というのは、彼の場合、性格の弱さがわざわいしてヒノキ舞台ではついぞ日の目をみたことがなかったからだ。
彼は練習のときやオープンゲームでは強打者連を簡単に料理するが、いざ神宮のマウンドを踏むと、スピードががた落ちするブルペンエースにすぎなかった。
ところが最高学年を迎えた昨春、慶明戦で強打の慶應を五安打に封じてシャット・アウト。
いらいめきめきと自信をつけ、押しも押されぬエースとなった。
このゲームは彼が明治に入ってから三度目の登板。
二十九年秋の慶明戦では見事にKOされているだけに、彼の先発を危ぶむものが多かった。

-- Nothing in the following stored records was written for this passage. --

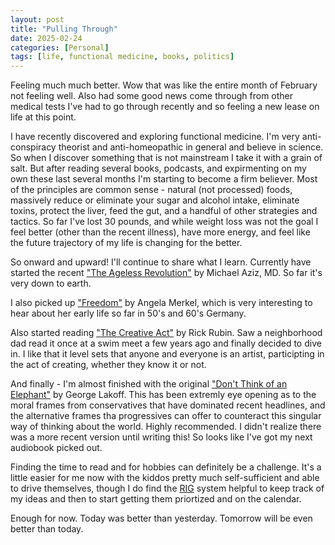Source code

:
 ```yaml
---
layout: post
title: "Pulling Through"
date: 2025-02-24
categories: [Personal]
tags: [life, functional medicine, books, politics]
---
```


Feeling much much better. Wow that was like the entire month of February not feeling well. Also had some good news come through from other medical tests I've had to go through recently and so feeling a new lease on life at this point.

I have recently discovered and exploring functional medicine. I'm very anti-conspiracy theorist and anti-homeopathic in general and believe in science. So when I discover something that is not mainstream I take it with a grain of salt. But after reading several books, podcasts, and expirmenting on my own these last several months I'm starting to become a firm believer. Most of the principles are common sense - natural (not processed) foods, massively reduce or eliminate your sugar and alcohol intake, eliminate toxins, protect the liver, feed the gut, and a handful of other strategies and tactics. So far I've lost 30 pounds, and while weight loss was not the goal I feel better (other than the recent illness), have more energy, and feel like the future trajectory of my life is changing for the better.

So onward and upward! I'll continue to share what I learn. Currently have started the recent ["The Ageless Revolution"](https://www.barnesandnoble.com/w/the-ageless-revolution-michael-aziz-md/1145841770?ean=9780757325144) by Michael Aziz, MD. So far it's very down to earth.

I also picked up ["Freedom"](https://www.barnesandnoble.com/w/freedom-angela-merkel/1146307269?ean=9781250319906) by Angela Merkel, which is very interesting to hear about her early life so far in 50's and 60's Germany.

Also started reading ["The Creative Act"](https://www.barnesandnoble.com/w/the-creative-act-rick-rubin/1141404747?ean=9780593652886) by Rick Rubin. Saw a neighborhood dad read it once at a swim meet a few years ago and finally decided to dive in. I like that it level sets that anyone and everyone is an artist, participting in the act of creating, whether they know it or not.

And finally - I'm almost finished with the original ["Don't Think of an Elephant"](https://www.barnesandnoble.com/w/dont-think-of-an-elephant-george-lakoff/1110948013?ean=2940171140052) by George Lakoff. This has been extremly eye opening as to the moral frames from conservatives that have dominated recent headlines, and the alternative frames tha progressives can offer to counteract this singular way of thinking about the world. Highly recommended. I didn't realize there was a more recent version until writing this! So looks like I've got my next audiobook picked out.

Finding the time to read and for hobbies can definitely be a challenge. It's a little easier for me now with the kiddos pretty much self-sufficient and able to drive themselves, though I do find the [RIG](/_systems/rig/) system helpful to keep track of my ideas and then to start getting them priortized and on the calendar.

Enough for now. Today was better than yesterday. Tomorrow will be even better than today.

しかし島岡監督が反対を押しきって起用したのは、三十年冬の台湾遠征での彼の活躍ぶりと、精神的な成長を高く評価したからだという。
春秋の筆法を借りるなら台湾での秋山の不調が、こんにち関口を生んだわけだ。
明治高校時代、迫畑監督に教えを受けたのがキッカケで大洋に入ったが、下半身が弱いのを意識して、シーズン・オフにもランニングをつづけたとのこと。
キャンプ・イン前半には期待していない、と迫畑監督はごく控え目だが、もともと素質には恵まれている。
「手足がすっかり固くなって、自分でも情けなかった」と公式戦に初登場したさいの思い出を先輩の沖山が語っていたが、あがってもともと、なんどか登板するうちには自信もつこう。
大洋の左投手といえばかつてのエース権藤や小林経と鈴木ぐらい。
なによりもこれらの旧人にとってかわるぐらいの意気ごみと自信を持って投げまくることだ。
身長1㍍77、体重73㌔、21歳、背番号25。